En présence d’un accord collectif ou d’une charte, l’employeur peut refuser d’accorder le bénéfice du télétravail à condition de motiver sa réponse. Les motifs invoqués doivent être objectifs. A défaut, le refus pourrait être considéré comme discriminatoire et portant atteinte au principe d'égalité de traitement.
En l’absence d’accord collectif ou de charte, et hormis le cas du travailleur handicapé et du proche aidant, le code du travail ne prévoit pas d’obligation de justifier le refus. Toutefois, ce refus ne doit pas heurter le principe d'égalité de traitement ou se fonder sur des motifs discriminatoires.
- Comment l’employeur peut-il mettre un terme au télétravail dans l’entreprise ?
De nombreux accords collectifs ou chartes sur le télétravail prévoient une période d’adaptation (préconisée par l’ANI). Pendant cette période, chacune des parties est libre de mettre fin unilatéralement au télétravail moyennant un délai de prévenance préalablement défini.

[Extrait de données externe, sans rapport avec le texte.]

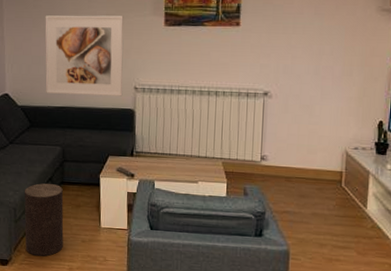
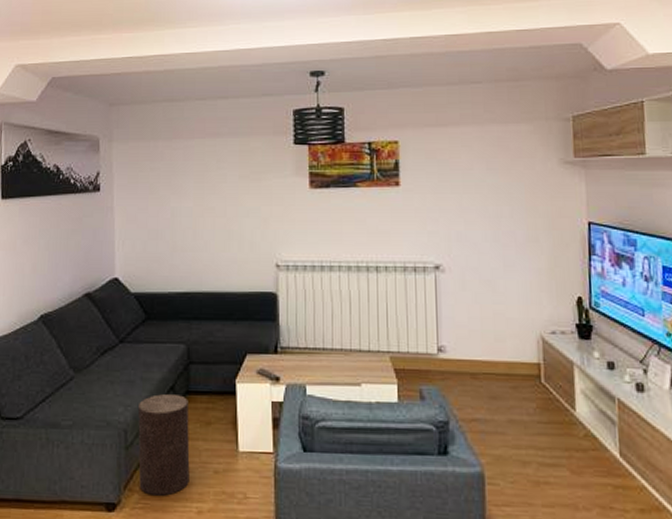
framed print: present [45,15,124,96] -> none [164,178,262,277]

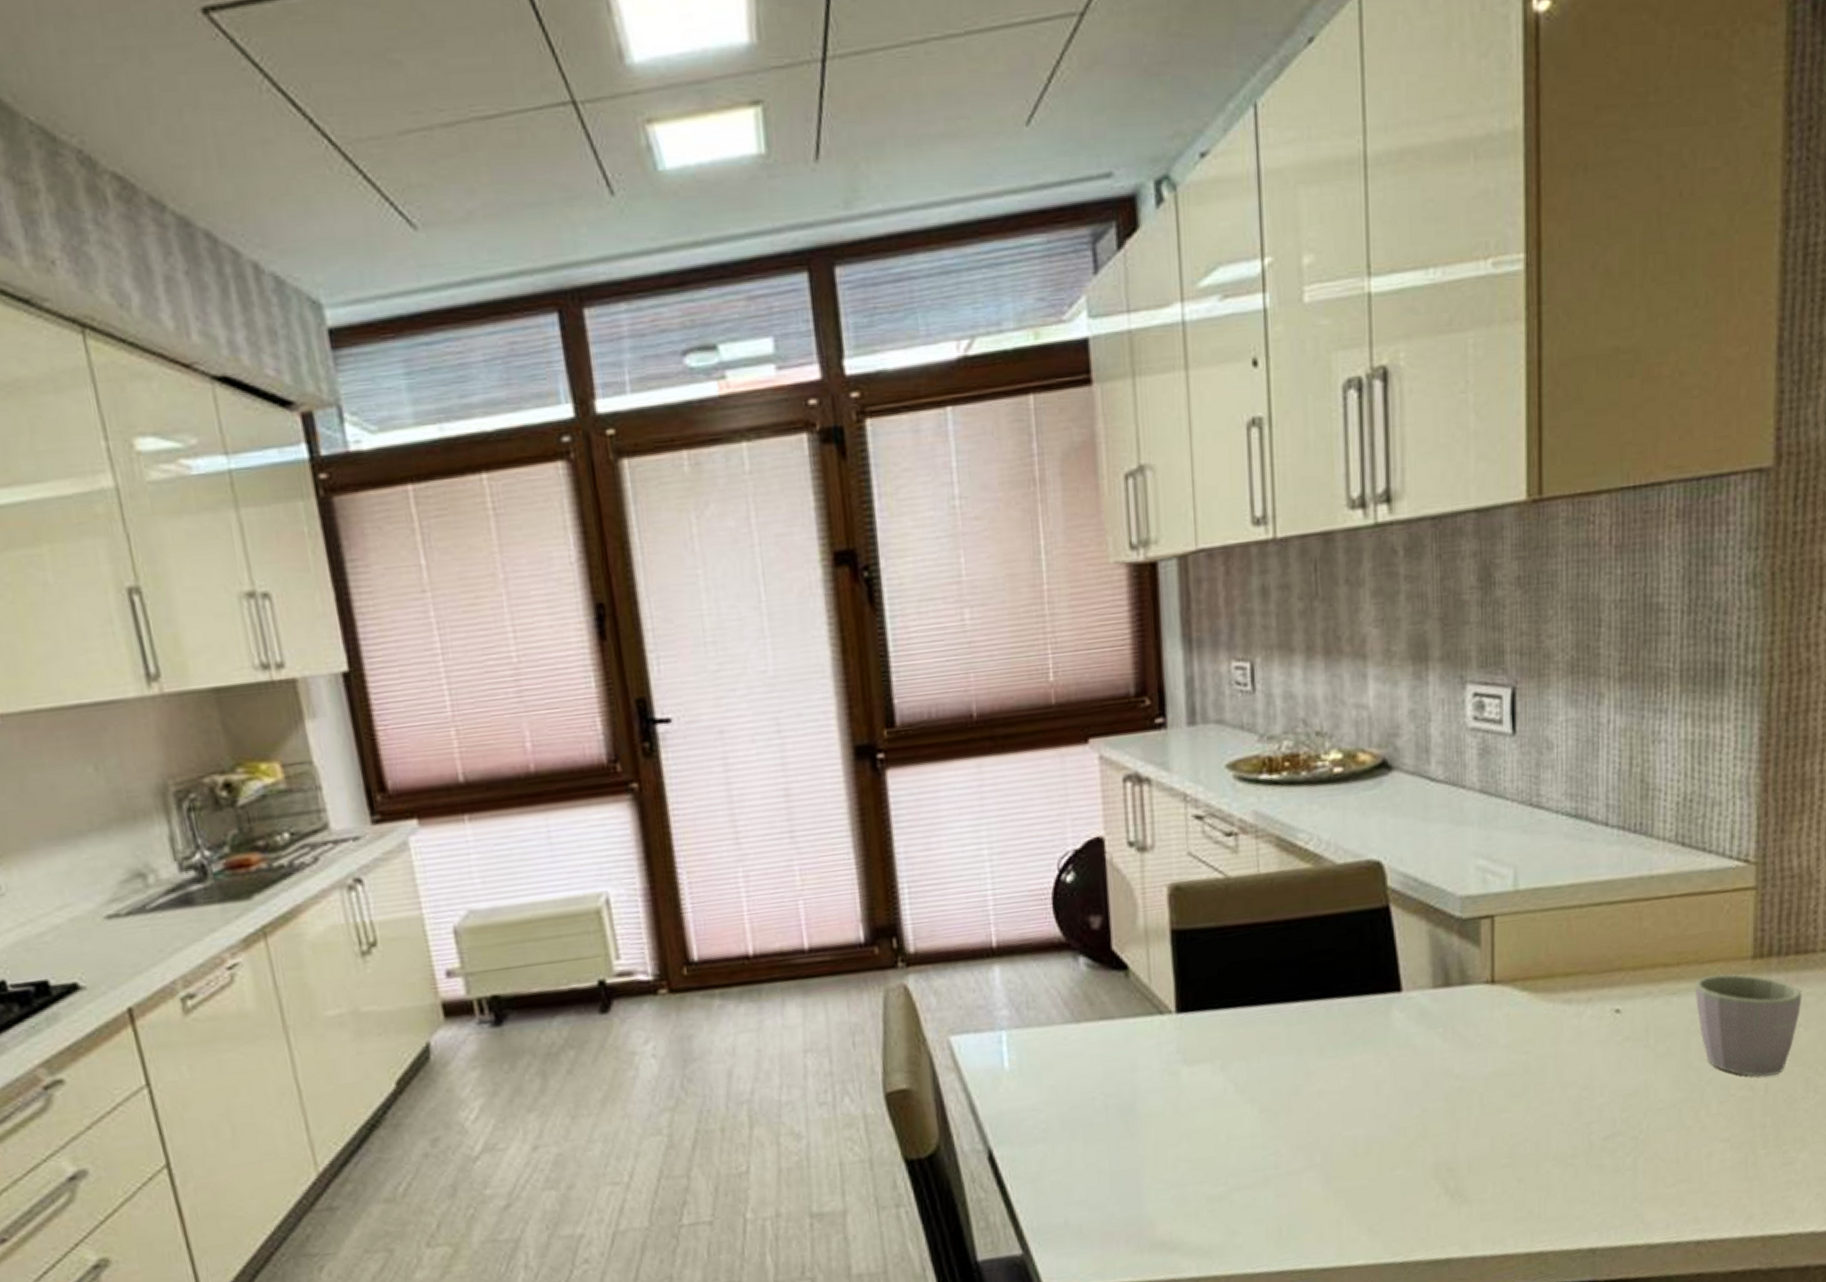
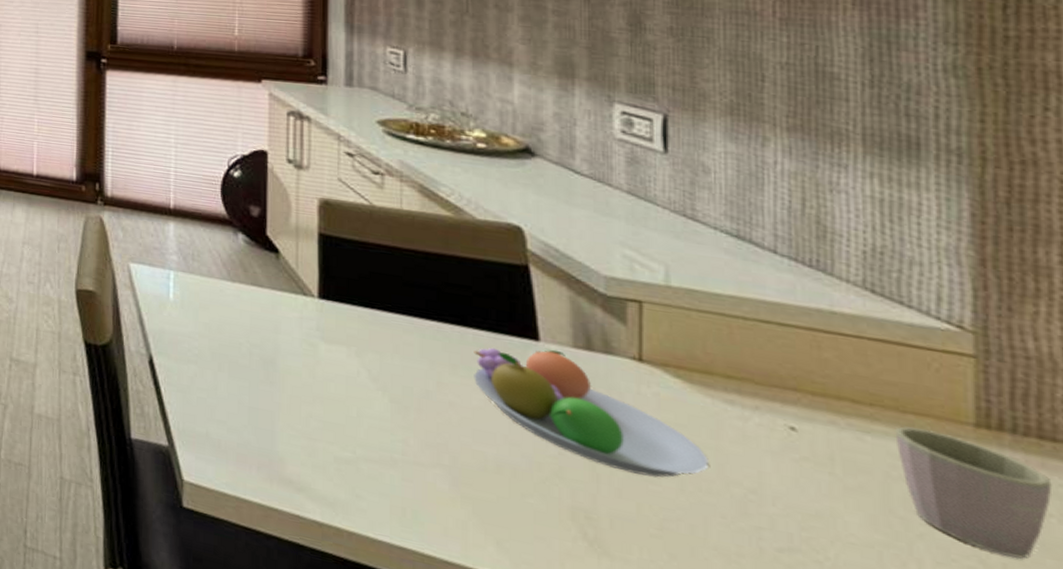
fruit bowl: none [1340,996,1550,1109] -> present [474,347,709,478]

Un fois ce délai passé, les conditions de retour à une exécution de travail sans télétravail doivent être prévues dans l'accord collectif ou la charte sur le télétravail : Il peut s'agir d'un délai de prévenance, du formalisme à adopter, de l'énumération des situations autorisant la fin du télétravail ou encore des caractéristiques du poste occupé dans les locaux de l'entreprise.
En dehors des situations visées par cette clause de réversibilité, l'employeur ne peut mettre fin au télétravail sans l'accord du salarié. Il s'agit d'une modification du contrat que le salarié peut refuser[vi].

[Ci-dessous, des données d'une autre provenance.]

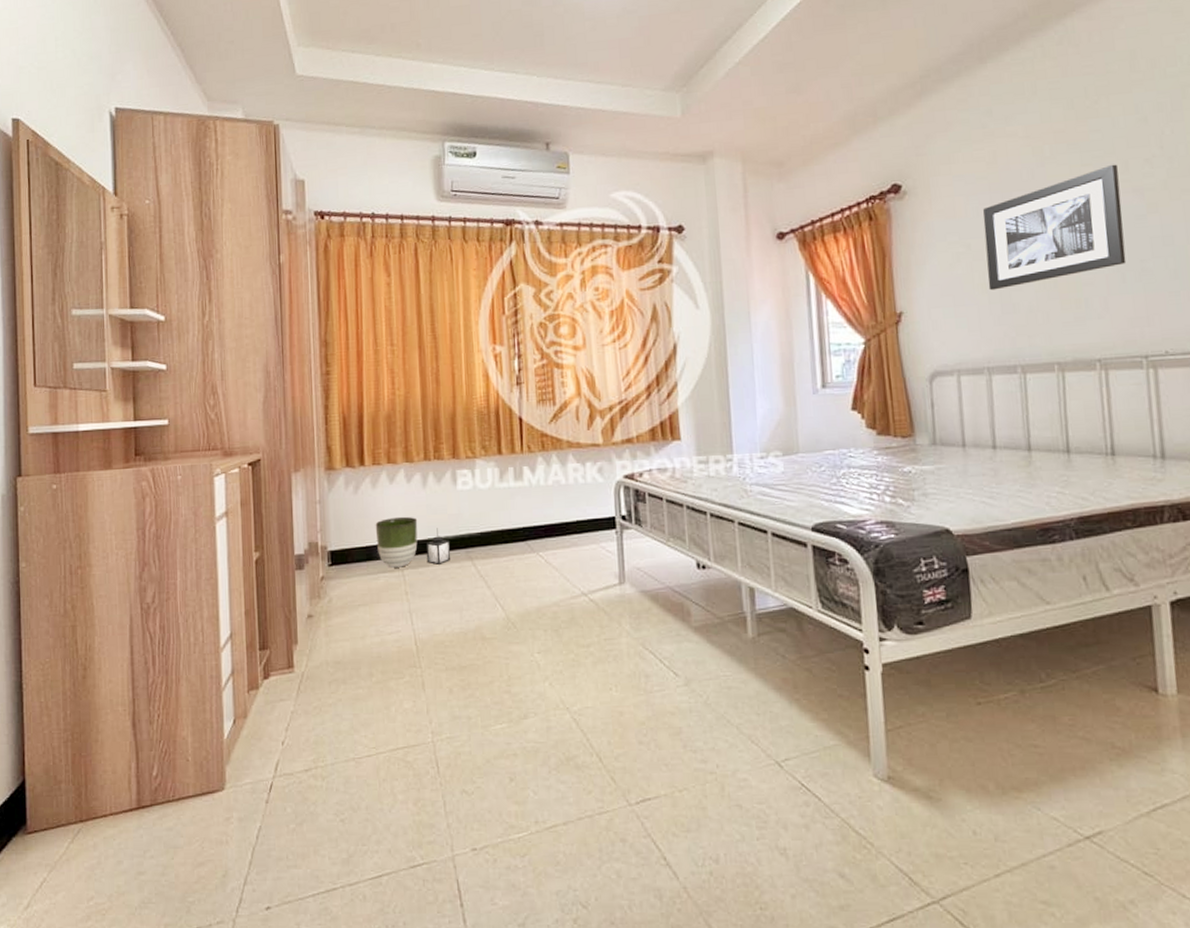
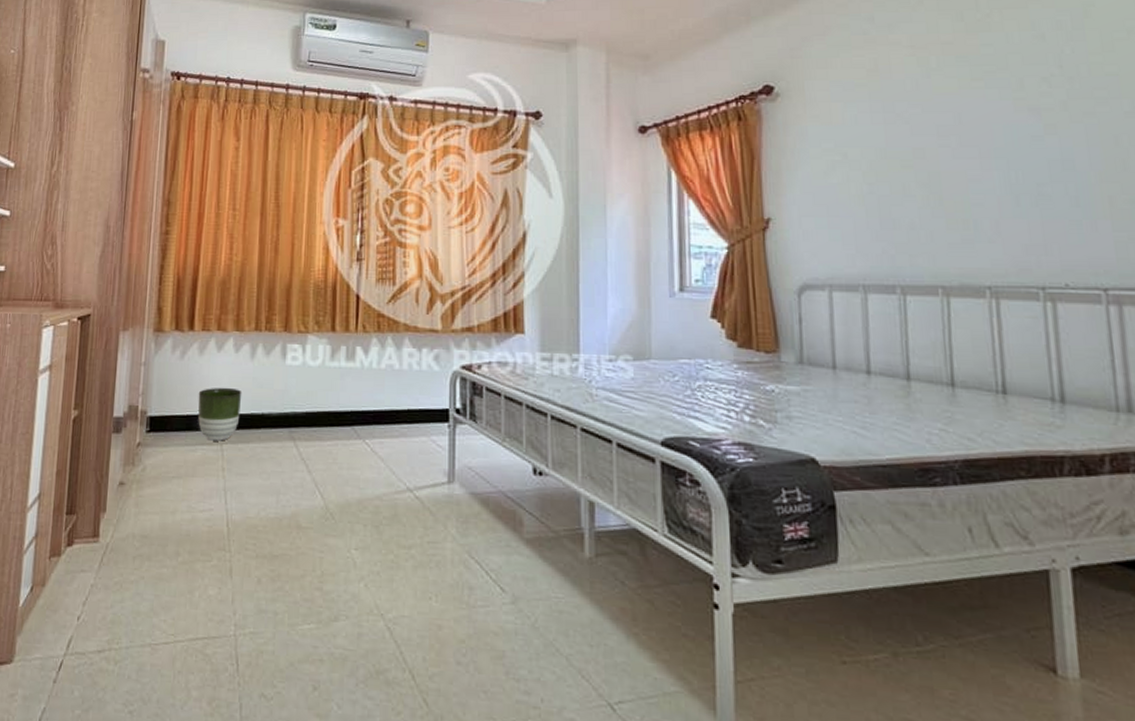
lantern: present [426,528,451,565] -> none [247,403,274,442]
wall art: present [983,164,1126,291] -> none [861,80,1021,203]

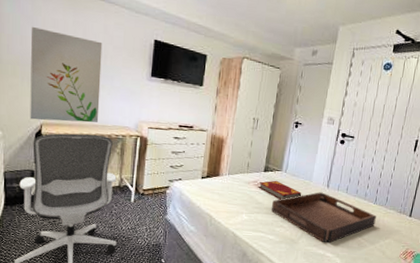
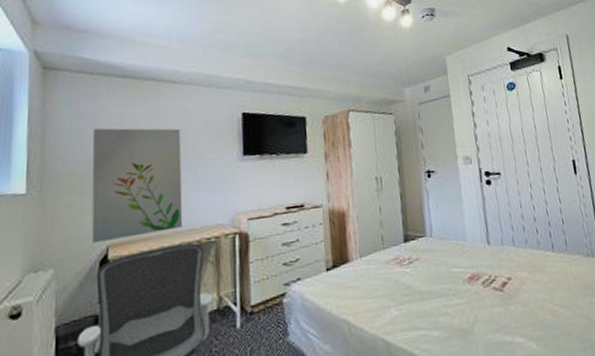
hardback book: present [258,180,301,200] -> none [401,250,459,276]
serving tray: present [271,192,376,243] -> none [424,252,564,324]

- Comment le salarié peut-il mettre un terme au télétravail ?
Si le télétravail est soumis aux principes de volontariat et de réversibilité, pour autant, il n'est pas exigé par les textes légaux que le retour du salarié dans une situation sans télétravail soit automatique dès qu'il en formule la demande.
La seule exigence légale est que l'employeur est tenu de « donner priorité au salarié pour occuper ou reprendre un poste sans télétravail qui correspond à ses qualifications et compétences professionnelles ». Il doit être informé par l'employeur de la disponibilité de tout poste de cette nature et bénéficie alors d'une priorité d'accès à ce poste.
- Dans quels cas l’employeur doit-il participer aux frais engendrés par le télétravail ?
Depuis l'ordonnance n°2017-1387 du 22 septembre 2017, l'employeur n'est plus tenu de payer tous les coûts relatifs au télétravail.
Toutefois, l’accord national interprofessionnel du 19 juillet 2005 relatif au télétravail prévoit la prise en charge de ces coûts. Pour les entreprises qui relèvent de cet ANI, les coûts continuent donc à être pris en charge.
Cette indemnisation peut prendre plusieurs formes :
- Il peut verser une indemnité forfaitaire couvrant l’ensemble des frais engendrés par le télétravail (chauffage, électricité, internet, téléphone...) ;
- Il peut prendre en charge directement les frais liés au télétravail ;
- Il peut rembourser sur justificatif des factures de téléphone, internet…
Une indemnité d’occupation est due au salarié uniquement si l’employeur ne met pas de local professionnel à disposition du salarié[vii].
- Que se passe-t-il en cas d’accident du travail ?
Le télétravailleur bénéficie de la même protection contre les accidents du travail que les autres salariés. Si un accident survient sur le lieu où est exercé le télétravail pendant les horaires du télétravail, cet accident est présumé être un accident du travail, sauf à l’employeur de démontrer que cet accident était sans lien avec l’exécution du travail.